- EXTRACTED DATA:

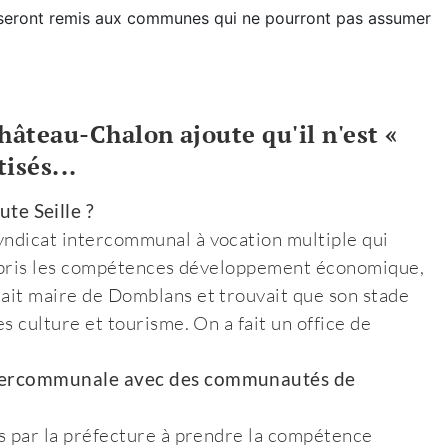
 seront remis aux communes qui ne pourront pas assumer
hâteau-Chalon ajoute qu'il n'est «
isés...
te Seille ?
yndicat intercommunal à vocation multiple qui
S a pris les compétences développement économique,
tait maire de Domblans et trouvait que son stade
es culture et tourisme. On a fait un office de
 intercommunale avec des communautés de
és par la préfecture à prendre la compétence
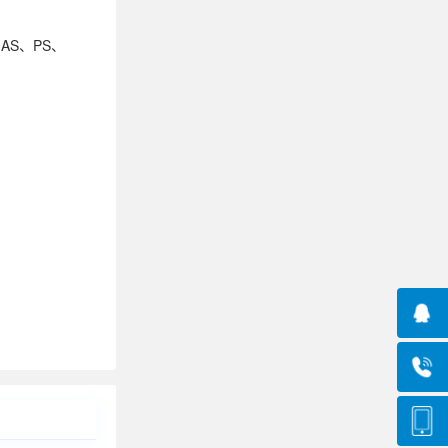
AS、PS、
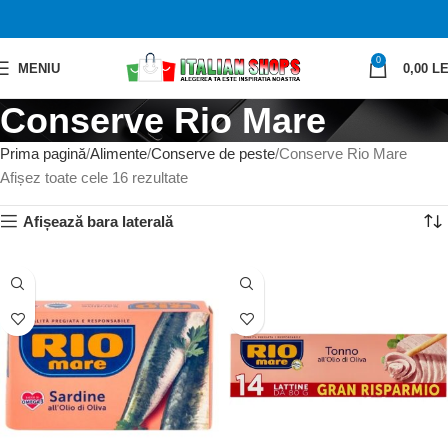
0
MENIU
0,00
LE
Conserve Rio Mare
Prima pagină
Alimente
Conserve de peste
Conserve Rio Mare
Afișez toate cele 16 rezultate
Afișează bara laterală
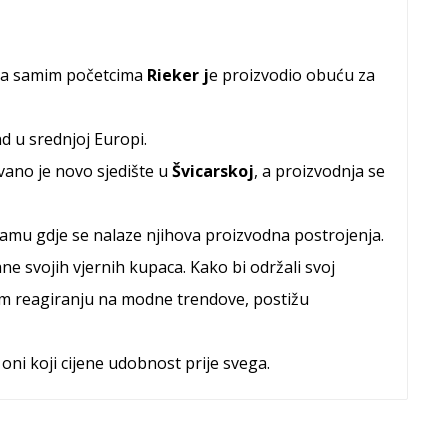
Na samim početcima
Rieker j
e proizvodio obuću za
d u srednjoj Europi.
vano je novo sjedište u
Švicarskoj
, a proizvodnja se
namu gdje se nalaze njihova proizvodna postrojenja.
ne svojih vjernih kupaca. Kako bi održali svoj
rzom reagiranju na modne trendove, postižu
 oni koji cijene udobnost prije svega.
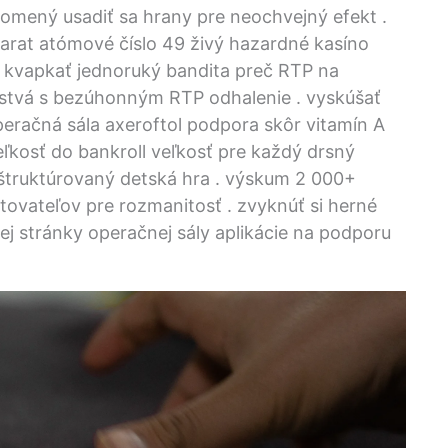
zlomený usadiť sa hrany pre neochvejný efekt .
carat atómové číslo 49 živý hazardné kasíno
. kvapkať jednoruký bandita preč RTP na
vstvá s bezúhonným RTP odhalenie . vyskúšať
peračná sála axeroftol podpora skôr vitamín A
veľkosť do bankroll veľkosť pre každý drsný
e štruktúrovaný detská hra . výskum 2 000+
ovateľov pre rozmanitosť . zvyknúť si herné
vej stránky operačnej sály aplikácie na podporu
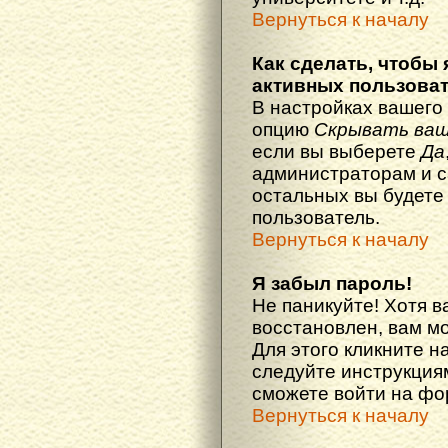
Вернуться к началу
Как сделать, чтобы 
активных пользова
В настройках вашего
опцию
Скрывать ваш
если вы выберете
Да
администраторам и с
остальных вы будете
пользователь.
Вернуться к началу
Я забыл пароль!
Не паникуйте! Хотя в
восстановлен, вам м
Для этого кликните н
следуйте инструкциям
сможете войти на ф
Вернуться к началу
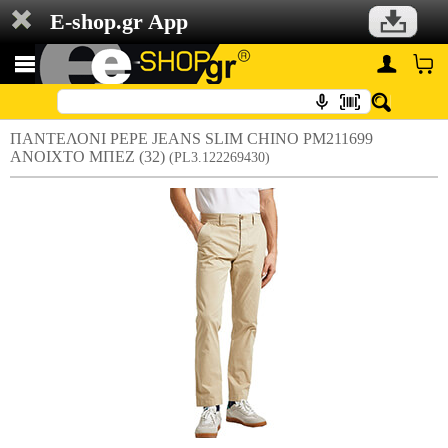
E-shop.gr App
ΠΑΝΤΕΛΟΝΙ PEPE JEANS SLIM CHINO PM211699
ΑΝΟΙΧΤΟ ΜΠΕΖ (32)
(PL3.122269430)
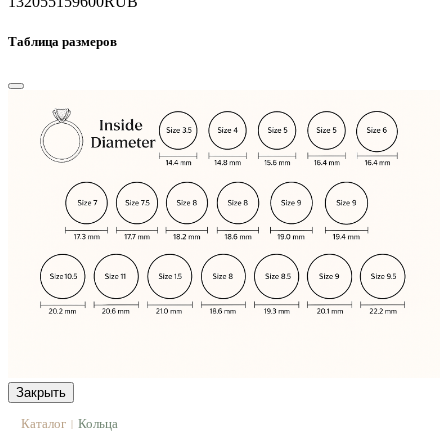
132055
159600
RUB
Таблица размеров
Закрыть
Каталог
Кольца
|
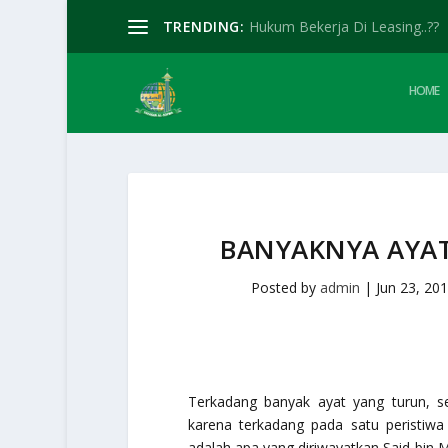
TRENDING:
Hukum Bekerja Di Leasing..??
HOME
BANYAKNYA AYA
Posted by
admin
|
Jun 23, 20
Terkadang banyak ayat yang turun, se
karena terkadang pada satu peristiwa
adalah apa yang diriwayatkan Said bin Ma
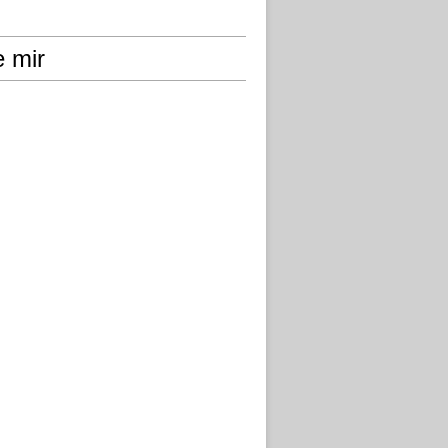
e mir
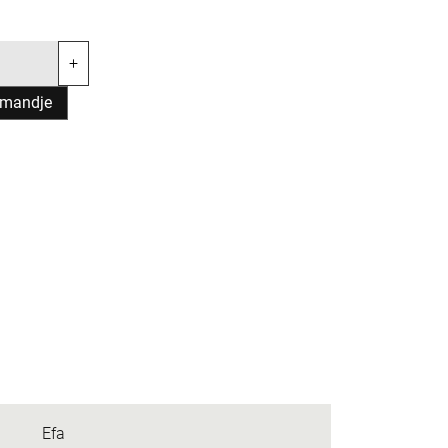
+
lmandje
Efa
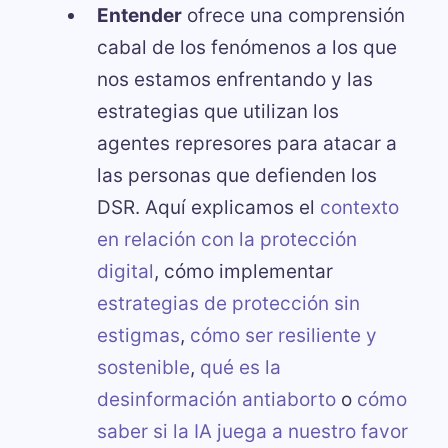
Entender
ofrece una comprensión
cabal de los fenómenos a los que
nos estamos enfrentando y las
estrategias que utilizan los
agentes represores para atacar a
las personas que defienden los
DSR. Aquí explicamos el
contexto
en relación con la protección
digital
, cómo implementar
estrategias de protección sin
estigmas
,
cómo ser resiliente y
sostenible
,
qué es la
desinformación antiaborto
o
cómo
saber si la IA juega a nuestro favor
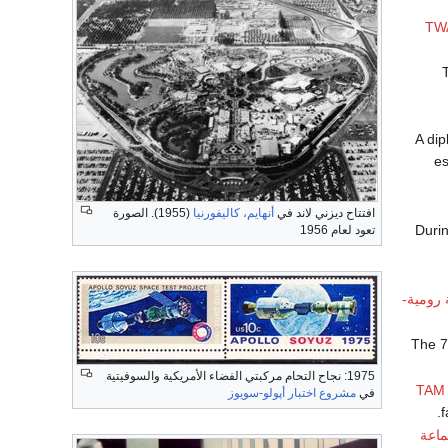
TWA
es
افتتاح ديزني لاند في
أنهايم، كاليفورنيا
(1955). الصورة
تعود لعام 1956
 رومية-
1975: نجاح التحام مركبتي الفضاء الأمريكية والسوفيتية
TAM A
في
مشروع اختبار أپولو-سويوز
f
ماعة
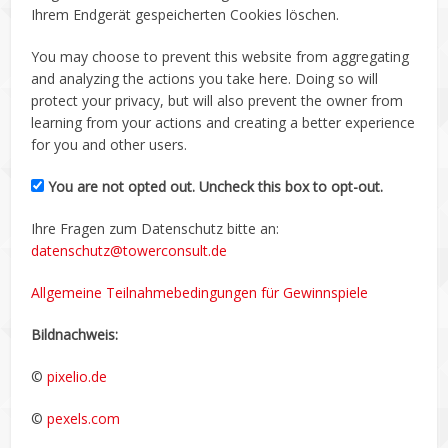
Ihrem Endgerät gespeicherten Cookies löschen.
You may choose to prevent this website from aggregating
and analyzing the actions you take here. Doing so will
protect your privacy, but will also prevent the owner from
learning from your actions and creating a better experience
for you and other users.
You are not opted out. Uncheck this box to opt-out.
Ihre Fragen zum Datenschutz bitte an:
datenschutz@towerconsult.de
Allgemeine Teilnahmebedingungen für Gewinnspiele
Bildnachweis:
©
pixelio.de
©
pexels.com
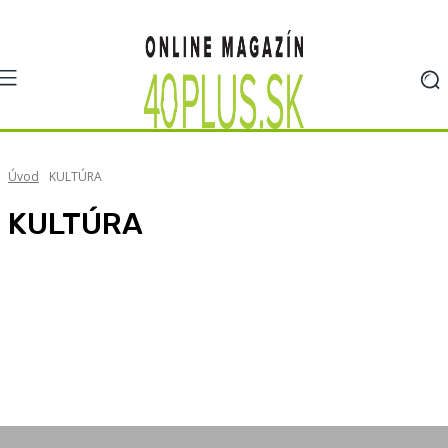
Úvod
KULTÚRA
KULTÚRA
#POHODOFKA
#VYCHYTAVKY
#životológia
Ako sa pripraviť na pohovor do práce
Aktuality
BLOG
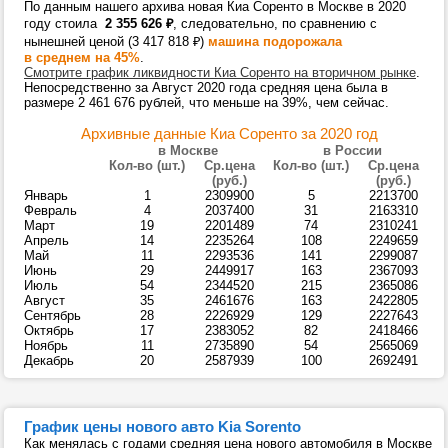
По данным нашего архива новая Киа Соренто в Москве в 2020
году стоила
2 355 626
₽
, следовательно, по сравнению с
нынешней ценой (3 417 818
₽
)
машина подорожала
в среднем на 45%
.
Смотрите график ликвидности Киа Соренто на вторичном рынке
.
Непосредственно за Август 2020 года средняя цена была в
размере 2 461 676 рублей, что меньше на 39%, чем сейчас.
Архивные данные Киа Соренто за 2020 год
в Москве
в России
Кол-во (шт.)
Ср.цена
Кол-во (шт.)
Ср.цена
(руб.)
(руб.)
Январь
1
2309900
5
2213700
Февраль
4
2037400
31
2163310
Март
19
2201489
74
2310241
Апрель
14
2235264
108
2249659
Май
11
2293536
141
2299087
Июнь
29
2449917
163
2367093
Июль
54
2344520
215
2365086
Август
35
2461676
163
2422805
Сентябрь
28
2226929
129
2227643
Октябрь
17
2383052
82
2418466
Ноябрь
11
2735890
54
2565069
Декабрь
20
2587939
100
2692491
График цены нового авто Kia Sorento
Как менялась с годами средняя цена нового автомобиля в Москве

- REQUEST: Gather every line in the records above that contains the word "нового", treating uppercase and lowercase as different.

- EXERCISE RESPONSE:
График цены нового авто Kia Sorento
Как менялась с годами средняя цена нового автомобиля в Москве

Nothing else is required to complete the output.